> **EXERCISE DATA**
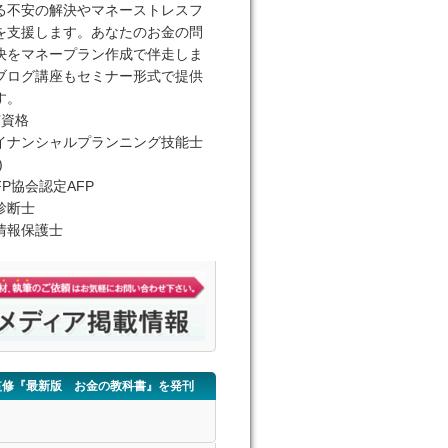
る不安の解決やマネーストレスフ
を支援します。あなたのお金の問
決をマネープラン作成で伴走しま
ブログ講座もセミナー形式で提供
す。
有資格
イナンシャルプランニング技能士
)
FP協会認定AFP
診断士
情報保護士
監修『最新版 お金の教科書』を発刊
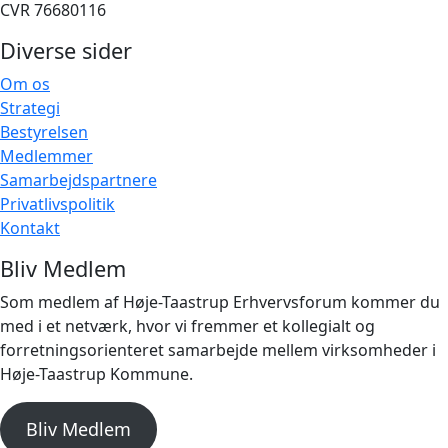
CVR 76680116
Diverse sider
Om os
Strategi
Bestyrelsen
Medlemmer
Samarbejdspartnere
Privatlivspolitik
Kontakt
Bliv Medlem
Som medlem af Høje-Taastrup Erhvervsforum kommer du
med i et netværk, hvor vi fremmer et kollegialt og
forretningsorienteret samarbejde mellem virksomheder i
Høje-Taastrup Kommune.
Bliv Medlem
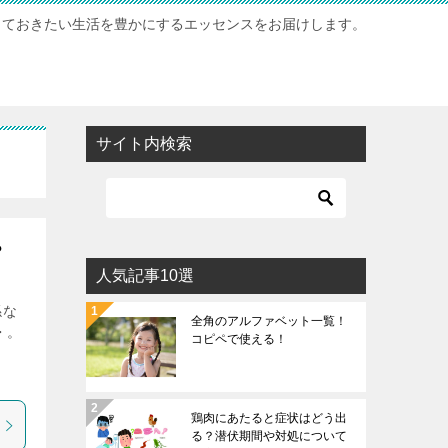
っておきたい生活を豊かにするエッセンスをお届けします。
サイト内検索
？
人気記事10選
係な
全角のアルファベット一覧！
・。
コピペで使える！
鶏肉にあたると症状はどう出
る？潜伏期間や対処について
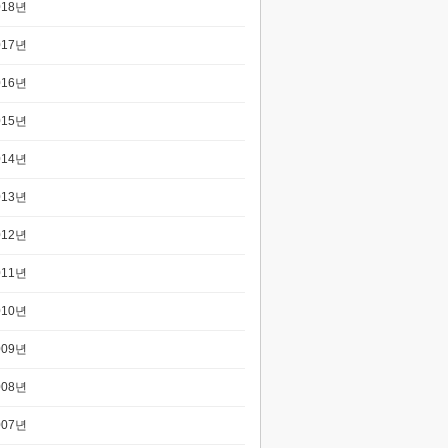
018년
017년
016년
015년
014년
013년
012년
011년
010년
009년
008년
007년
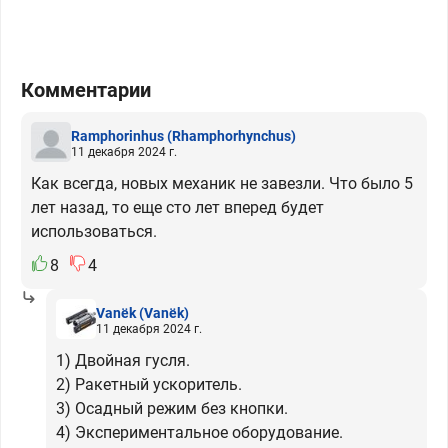
Комментарии
Ramphorinhus
(Rhamphorhynchus)
11 декабря 2024 г.
Как всегда, новых механик не завезли. Что было 5
лет назад, то еще сто лет вперед будет
использоваться.
8
4
Vanёk
(Vanёk)
11 декабря 2024 г.
1) Двойная гусля.
2) Ракетный ускоритель.
3) Осадный режим без кнопки.
4) Экспериментальное оборудование.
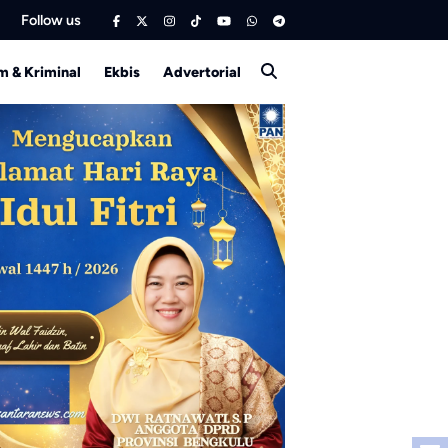
Follow us
 & Kriminal
Ekbis
Advertorial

> **EXERCISE AIM**
Which lines of the data include the word "Høje"? Copy each one.

> **ANSWER TO THE EXERCISE**
Som medlem af Høje-Taastrup Erhvervsforum kommer du
Høje-Taastrup Kommune.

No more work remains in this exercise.